Una doverosa segnalazione:

Il 19 marzo alle ore 16 a Roma vi sarà la conferenza stampa di lancio della

Campagna Nazionale per la difesa
del latte materno dai contaminanti ambientali

La Campagna, promossa da diverse associazioni di medici e di genitori, lancia un forte allarme sulle prospettive di salute in Italia, dovute agli insufficienti controlli dei livelli di contaminanti presenti nell’ambiente, e ha delle precise richieste:

  • la ratifica della Convenzione di Stoccolma (che fissa limiti severi e rigide misure di controllo all’emissione in ambiente di sostanze inquinanti e persistenti).
  • Il biomonitoraggio a campione del latte materno, che è un indicatore molto attendibile dello stato dell’ambiente di vita della madre; quindi il latte materno è una cartina al tornasole della salubrità dell’ambiente in cui tutti viviamo, ed è per questo stato scelto come simbolo di questa Campagna.
  • La sostituzione di pratiche inquinanti con pratiche virtuose quali la riduzione, il recupero, il riciclo e la trasformazione a freddo dei materiali.
  • L’adozione di strumenti di controllo efficaci e continuativi da applicare a tutti gli impianti fonti di diossina e non eliminabili.
  • L’approvazione del disegno di legge per creare un marchio “dioxin free” per gli alimenti.

A questo link si può leggere l’intero Manifesto della Campagna, nonché il programma della conferenza stampa del 19/03.

È possibile aderire alla Campagna sia a livello individuale che come associazione.

“Semplificazioni ambientali” e “collaborazione amichevole”
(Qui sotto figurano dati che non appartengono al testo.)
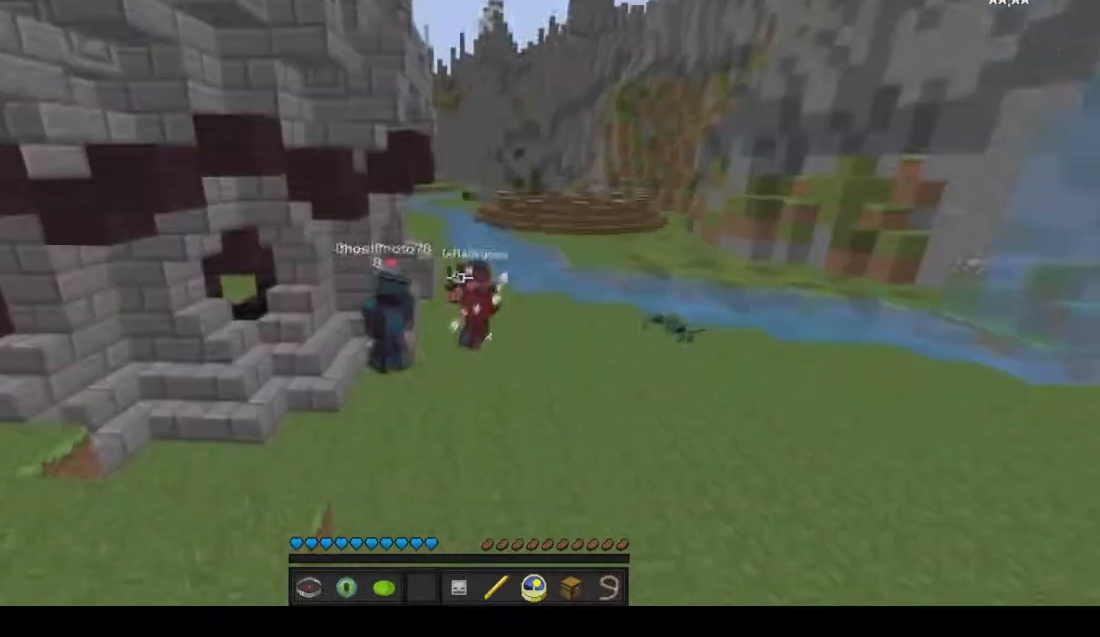
{"keys": [], "mouse": [], "events": [[33, "mouse_left", "down"], [67, "d", "up"], [67, "w", "down"], [167, "mouse_left", "up"], [200, "w", "up"]]}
Prendo pari pari dal loro sito:

27 febbraio 2012 — Le associazioni che promuovono la Campagna per la difesa del Latte Materno dai contaminanti ambientali esprimono la più viva preoccupazione riguardo il Decreto Legge n°5 del 9 febbraio 2012, emanato dall’attuale Governo nell’ambito delle “semplificazioni”.

All’articolo 14 intitolato “semplificazioni ambientali” si legge, infatti, che i controlli ambientali devono recare “il minore intralcio” possibile alle imprese e che — addirittura — i controllori devono adeguarsi al principio di “collaborazione amichevole con i soggetti controllati al fine di prevenire rischi e situazioni di irregolarità”.

Riteniamo che i controlli siano controlli e non sia in alcun modo auspicabile alcuna “collaborazione amichevole” tra controllori e controllati.